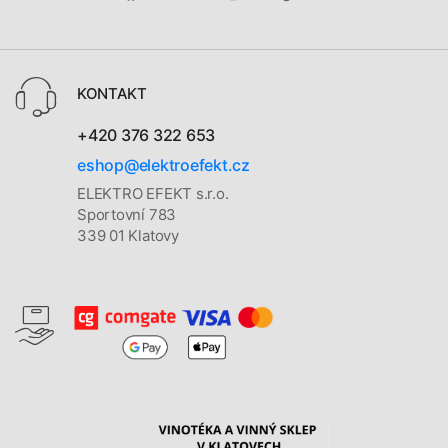
KONTAKT
+420 376 322 653
eshop@elektroefekt.cz
ELEKTRO EFEKT s.r.o.
Sportovní 783
339 01 Klatovy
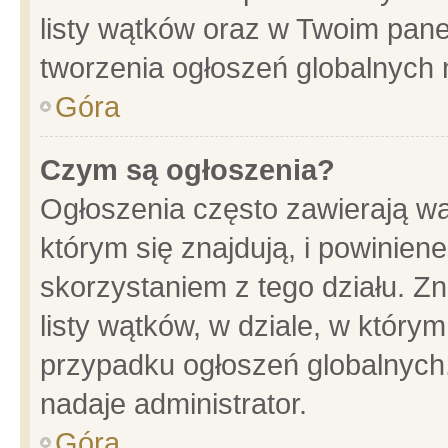
listy wątków oraz w Twoim pane
tworzenia ogłoszeń globalnych n
Góra
Czym są ogłoszenia?
Ogłoszenia często zawierają wa
którym się znajdują, i powinien
skorzystaniem z tego działu. Zn
listy wątków, w dziale, w który
przypadku ogłoszeń globalnych
nadaje administrator.
Góra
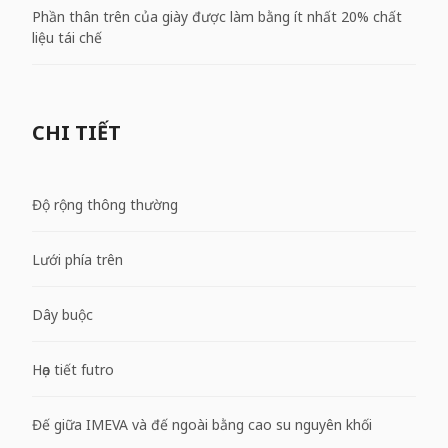
Phần thân trên của giày được làm bằng ít nhất 20% chất
liệu tái chế
CHI TIẾT
Độ rộng thông thường
Lưới phía trên
Dây buộc
Họa tiết futro
Đế giữa IMEVA và đế ngoài bằng cao su nguyên khối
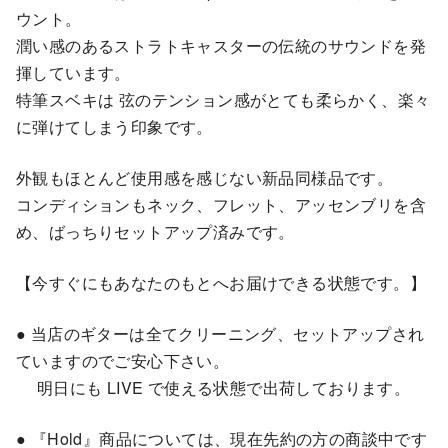
ウント。
潤い感のあるストラトキャスターの伝統のサウンドを発
揮しています。
特筆スベキは 弦のテンション感がとても柔らかく、楽々
に弾けてしまう印象です。
外観もほとんど使用感を感じない新品同様品です。
コンディションもネック、フレット、アッセンブリを含
め、ばっちりセットアップ済みです。
【今すぐにもあなたのもとへお届けできる状態です。】
● 当店のギターは全てクリーニング、セットアップされ
ていますのでご安心下さい。
明日にも LIVE で使える状態で出荷しております。
● 『Hold』商品については、現在先約の方の商談中です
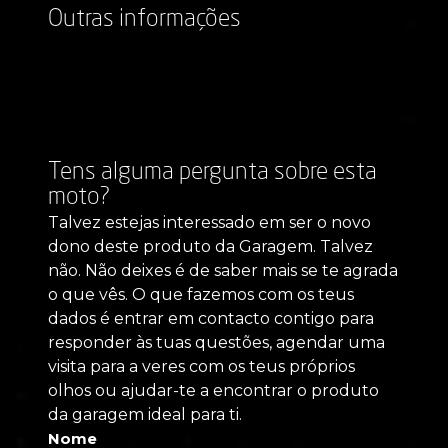
Outras informações
Tens alguma pergunta sobre esta
moto?
Talvez estejas interessado em ser o novo
dono deste produto da Garagem. Talvez
não. Não deixes é de saber mais se te agrada
o que vês. O que fazemos com os teus
dados é entrar em contacto contigo para
responder às tuas questões, agendar uma
visita para a veres com os teus próprios
olhos ou ajudar-te a encontrar o produto
da garagem ideal para ti.
Nome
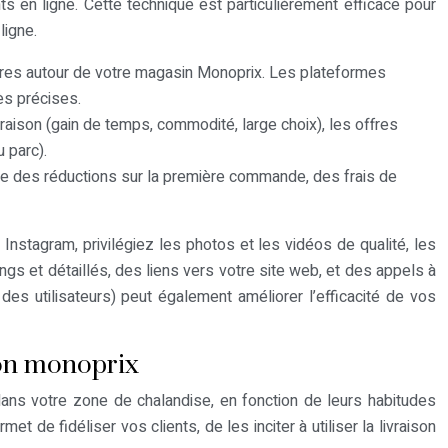
s en ligne. Cette technique est particulièrement efficace pour
ligne.
ètres autour de votre magasin Monoprix. Les plateformes
ès précises.
vraison (gain de temps, commodité, large choix), les offres
 parc).
le des réductions sur la première commande, des frais de
 Instagram, privilégiez les photos et les vidéos de qualité, les
gs et détaillés, des liens vers votre site web, et des appels à
des utilisateurs) peut également améliorer l’efficacité de vos
son monoprix
dans votre zone de chalandise, en fonction de leurs habitudes
de fidéliser vos clients, de les inciter à utiliser la livraison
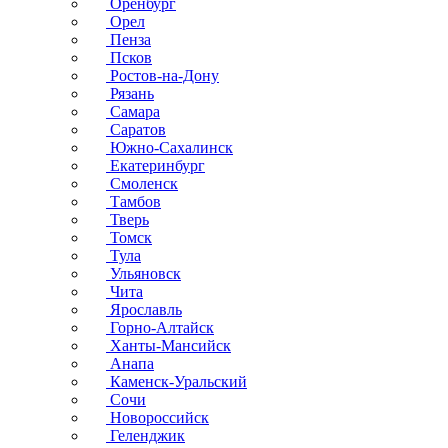
Оренбург
Орел
Пенза
Псков
Ростов-на-Дону
Рязань
Самара
Саратов
Южно-Сахалинск
Екатеринбург
Смоленск
Тамбов
Тверь
Томск
Тула
Ульяновск
Чита
Ярославль
Горно-Алтайск
Ханты-Мансийск
Анапа
Каменск-Уральский
Сочи
Новороссийск
Геленджик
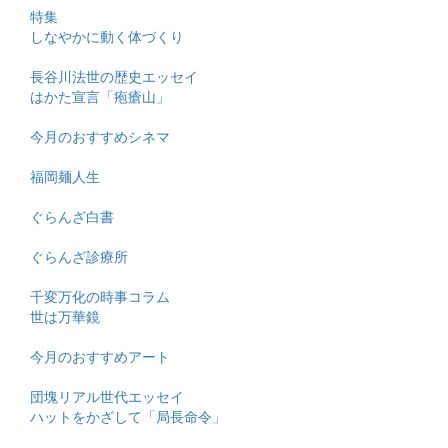
特集
しなやかに動く体づくり
長谷川法世の歴史エッセイ
はかた宣言「疱瘡山」
今月のおすすめシネマ
福岡麺人生
ぐらんざ白書
ぐらんざ診療所
千変万化の時事コラム
世は万華鏡
今月のおすすめアート
団塊リアル世代エッセイ
ハットをかざして「局長命令」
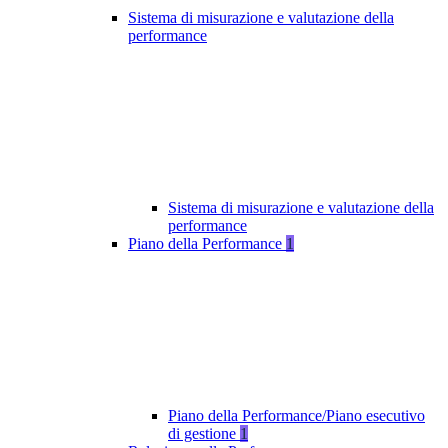
Sistema di misurazione e valutazione della
performance
Sistema di misurazione e valutazione della
performance
Piano della Performance
1
Piano della Performance/Piano esecutivo
di gestione
1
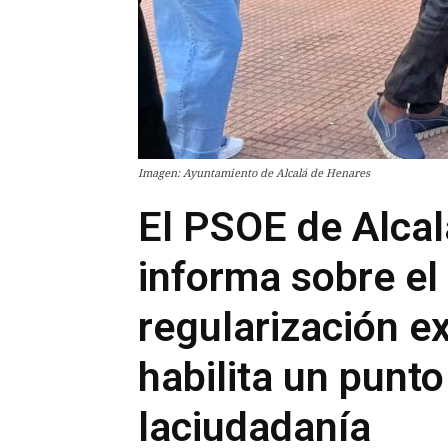
Imagen: Ayuntamiento de Alcalá de Henares
El PSOE de Alca
informa sobre el
regularización ex
habilita un punto
laciudadanía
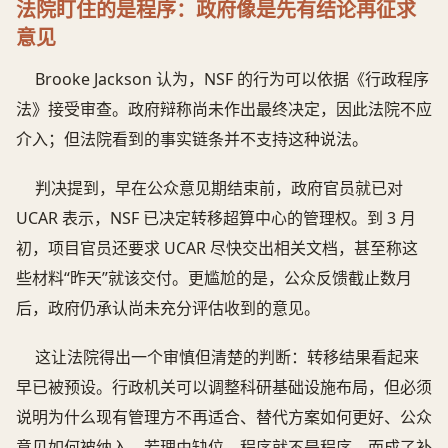
法院盯住的是程序：政府像是先有结论再征求
意见
Brooke Jackson 认为，NSF 的行为可以依据《行政程序
法》接受审查。政府辩称尚未作出最终决定，因此法院不应
介入；但法院看到的事实链条并不支持这种说法。
判决提到，早在公众意见期结束前，政府官员就已对
UCAR 表示，NSF 已决定转移超算中心的管理权。到 3 月
初，项目官员还要求 UCAR 尽快交出相关文档，甚至称这
些材料“昨天”就该交付。更尴尬的是，公众反馈截止数月
后，政府仍承认尚未充分评估收到的意见。
这让法院得出一个审慎但清楚的判断：转移结果看起来
早已被预设。行政机关可以调整科研基础设施布局，但必须
说明为什么现有管理方不再适合、替代方案如何更好、公众
意见如何被纳入。若理由缺位，程序就不是程序，而成了补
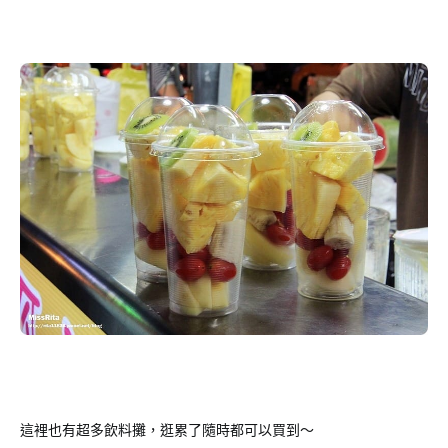
這裡也有超多飲料攤，逛累了隨時都可以買到～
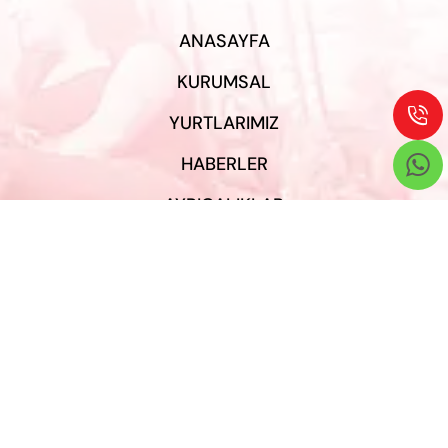
ANASAYFA
KURUMSAL

YURTLARIMIZ
HABERLER

AYRICALIKLAR
GALERI
BIZE ULAŞIN
Destek Hattı

444 23 66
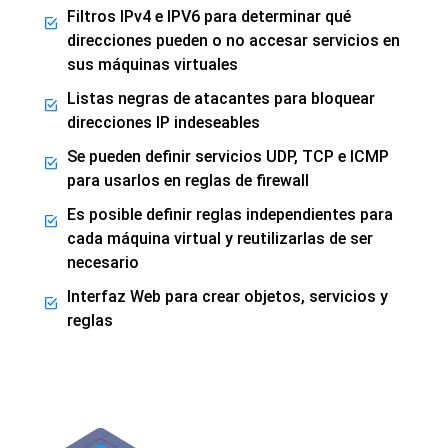
Filtros IPv4 e IPV6 para determinar qué
direcciones pueden o no accesar servicios en
sus máquinas virtuales
Listas negras de atacantes para bloquear
direcciones IP indeseables
Se pueden definir servicios UDP, TCP e ICMP
para usarlos en reglas de firewall
Es posible definir reglas independientes para
cada máquina virtual y reutilizarlas de ser
necesario
Interfaz Web para crear objetos, servicios y
reglas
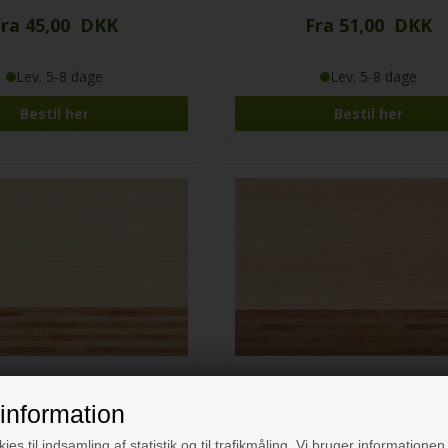
Fra 45,00 DKK
Fra 51,00 DKK
Lev. 5-8 dage
Lev. 5-8 dage
Bestil her
Bestil her
information
ies til indsamling af statistik og til trafikmåling. Vi bruger informationen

=-=-=

Your task => Repeat the text of every record above line for line, leaving out the picture markers.

Answer space =>
KONTAKT
+420 376 322 653
eshop@elektroefekt.cz
ELEKTRO EFEKT s.r.o.
Sportovní 783
339 01 Klatovy
listy wątków oraz w Twoim pane
tworzenia ogłoszeń globalnych n
Góra
Czym są ogłoszenia?
Ogłoszenia często zawierają wa
którym się znajdują, i powinien
skorzystaniem z tego działu. Zn
listy wątków, w dziale, w który
przypadku ogłoszeń globalnych
nadaje administrator.
Góra
Phần thân trên của giày được làm bằng ít nhất 20% chất
liệu tái chế
CHI TIẾT
Độ rộng thông thường
Lưới phía trên
Dây buộc
Họa tiết futro
Đế giữa IMEVA và đế ngoài bằng cao su nguyên khối
ウント。
潤い感のあるストラトキャスターの伝統のサウンドを発
揮しています。
特筆スベキは 弦のテンション感がとても柔らかく、楽々
に弾けてしまう印象です。
外観もほとんど使用感を感じない新品同様品です。
コンディションもネック、フレット、アッセンブリを含
め、ばっちりセットアップ済みです。
【今すぐにもあなたのもとへお届けできる状態です。】
● 当店のギターは全てクリーニング、セットアップされ
ていますのでご安心下さい。
明日にも LIVE で使える状態で出荷しております。
● 『Hold』商品については、現在先約の方の商談中です
Outras informações
Tens alguma pergunta sobre esta
moto?
Talvez estejas interessado em ser o novo
dono deste produto da Garagem. Talvez
não. Não deixes é de saber mais se te agrada
o que vês. O que fazemos com os teus
dados é entrar em contacto contigo para
responder às tuas questões, agendar uma
visita para a veres com os teus próprios
olhos ou ajudar-te a encontrar o produto
da garagem ideal para ti.
Nome
s en ligne. Cette technique est particulièrement efficace pour
ligne.
ètres autour de votre magasin Monoprix. Les plateformes
ès précises.
vraison (gain de temps, commodité, large choix), les offres
 parc).
le des réductions sur la première commande, des frais de
 Instagram, privilégiez les photos et les vidéos de qualité, les
gs et détaillés, des liens vers votre site web, et des appels à
des utilisateurs) peut également améliorer l’efficacité de vos
son monoprix
dans votre zone de chalandise, en fonction de leurs habitudes
de fidéliser vos clients, de les inciter à utiliser la livraison
Оренбург
Орел
Пенза
Псков
Ростов-на-Дону
Рязань
Самара
Саратов
Южно-Сахалинск
Екатеринбург
Смоленск
Тамбов
Тверь
Томск
Тула
Ульяновск
Чита
Ярославль
Горно-Алтайск
Ханты-Мансийск
Анапа
Каменск-Уральский
Сочи
Новороссийск
Геленджик
特集
しなやかに動く体づくり
長谷川法世の歴史エッセイ
はかた宣言「疱瘡山」
今月のおすすめシネマ
福岡麺人生
ぐらんざ白書
ぐらんざ診療所
千変万化の時事コラム
世は万華鏡
今月のおすすめアート
団塊リアル世代エッセイ
ハットをかざして「局長命令」
Sistema di misurazione e valutazione della
performance
Sistema di misurazione e valutazione della
performance
Piano della Performance
1
Piano della Performance/Piano esecutivo
di gestione
1
Imagen: Ayuntamiento de Alcalá de Henares
El PSOE de Alca
informa sobre el
regularización ex
habilita un punto
laciudadanía
法院盯住的是程序：政府像是先有结论再征求
意见
Brooke Jackson 认为，NSF 的行为可以依据《行政程序
法》接受审查。政府辩称尚未作出最终决定，因此法院不应
介入；但法院看到的事实链条并不支持这种说法。
判决提到，早在公众意见期结束前，政府官员就已对
UCAR 表示，NSF 已决定转移超算中心的管理权。到 3 月
初，项目官员还要求 UCAR 尽快交出相关文档，甚至称这
些材料“昨天”就该交付。更尴尬的是，公众反馈截止数月
后，政府仍承认尚未充分评估收到的意见。
这让法院得出一个审慎但清楚的判断：转移结果看起来
早已被预设。行政机关可以调整科研基础设施布局，但必须
说明为什么现有管理方不再适合、替代方案如何更好、公众
意见如何被纳入。若理由缺位，程序就不是程序，而成了补
這裡也有超多飲料攤，逛累了隨時都可以買到～
ANASAYFA
KURUMSAL

YURTLARIMIZ
HABERLER

AYRICALIKLAR
GALERI
BIZE ULAŞIN
Destek Hattı

444 23 66
Filtros IPv4 e IPV6 para determinar qué
direcciones pueden o no accesar servicios en
sus máquinas virtuales
Listas negras de atacantes para bloquear
direcciones IP indeseables
Se pueden definir servicios UDP, TCP e ICMP
para usarlos en reglas de firewall
Es posible definir reglas independientes para
cada máquina virtual y reutilizarlas de ser
necesario
Interfaz Web para crear objetos, servicios y
reglas
Fra 45,00 DKK
Fra 51,00 DKK
Lev. 5-8 dage
Lev. 5-8 dage
Bestil her
Bestil her
information
ies til indsamling af statistik og til trafikmåling. Vi bruger informationen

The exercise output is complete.